During this cruise, the science team explores a key emerging disturbance in the CCE: marine heatwaves. Recent marine heatwaves in 2014-2015 and 2019-2020 altered ambient physical and chemical conditions, physiology, and modify organisms’ normal ranges. During a heatwave, the surface ocean is warmer, the vertical structure more stratified, and the supply of deep nutrients becomes limited. Heatwaves in the CCE may favor tropical over temperate organisms, which can restructure the community. Increased temperatures can also increase processes like growth and respiration, which in turn alter the nutrients and chemical state of the ocean. Aboard the vessel the researchers tackle some of these projected changes and utilize specially designed equipment to conduct parallel studies of the present conditions and a modified +2°C to understand how the system might shift during the next extreme event.
More than science-what are the unique challenges and nuances of life at sea?
Beyond the science, the second clock that the residents on the vessel live by is the unwavering mealtime windows: breakfast is 7:30-8:15, lunch is 11:30-12:15, dinner is 5:00-6:00. Ensuring that you are well fueled is critical to working through long shifts, which can be both mentally and physically demanding. On top of that, mealtimes are an opportunity for mingling between the many groups on board: exchanging stories and laughs of life on land, or troubleshooting the pressing difficulties of the latest instrument breaking down. The galley is connected to a lounge, so both scientists and crew alike often socialize through games such as cribbage, poker, or Catan while enjoying their meal.

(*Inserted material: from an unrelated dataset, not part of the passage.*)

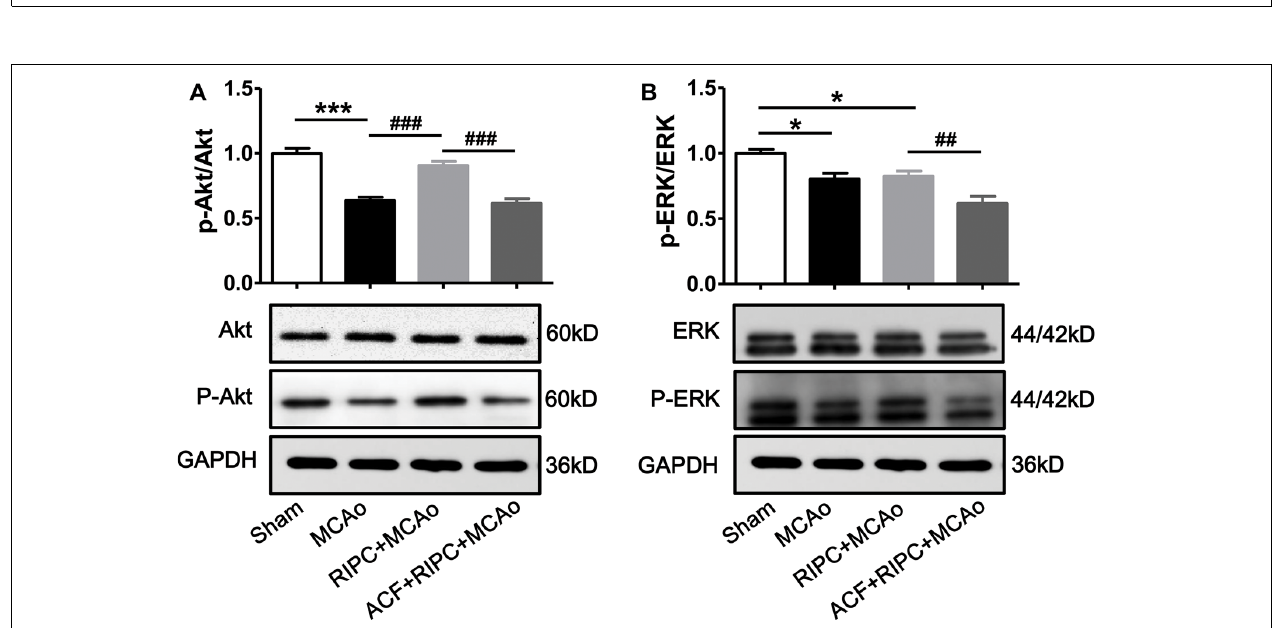
FIGURE 6 | The effect of RIPC and ACF on the activation of Akt and ERK signaling pathway. (A) Statistical data of the ratio of p-Akt to total Akt and representative images of western blot of total Akt and p-Akt. A total of 4 groups were assessed: Sham, MCAo, RIPC+MCAo, ACF+RIPC+MCAo. (B) Statistical data of the ratio of p-ERK to total ERK and representative images of western blot of total ERK and p-ERK in penumbra tissues ( N = 5–6 per group). Statistical analysis was performed by ANOVA. * , *** vs. Sham, p < 0.05, 0.001 respectively, ##,### vs. MCAo, RIPC+MCAo, p < 0.01, 0.001, respectively.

Credit: Caro Buck and Jamee Adams.
Although the CCE-LTER has been undertaking sampling campaigns since 2004, each voyage comes with a new set of challenges. During the cruise, the science team faced unique constraints that superseded even the scientific schedule. The region where the team had planned to conduct their experiments coincided with U.S. Navy operations that restricted outsider activity. Outside the naval activity, buffeting winds and large winter swells further disrupted normal deployments. Despite this, the team was able to adapt, completing 5 Cycles, replicating experiments, and sampling different conditions.
In the small, fluctuating windows between science, meals, and unpredictable setbacks, the team fills their time with their favorite leisure activities. For some this is sweating it out in the gym aboard the ship, for others it may be finding a quiet nook to read a book, crocheting, or even simply ritualistically gazing off the bow to catch each sunrise and sunset over the endless horizon. As the cruise passes, time is distorted: the weeks since touching land feel like an eternity, but the days and shifts flash by, only marked by the increasing numerals as samples are recorded. Being a participant on an oceanographic cruise teaches you to go with the flow—the ocean’s rhythm governs above all else. From the veteran trace metal chemist to the green zooplankton team volunteer, each participant tunes in to their own melody to cope with the ever-changing ocean. Collectively, they harmonize to contribute to the important research at this LTER.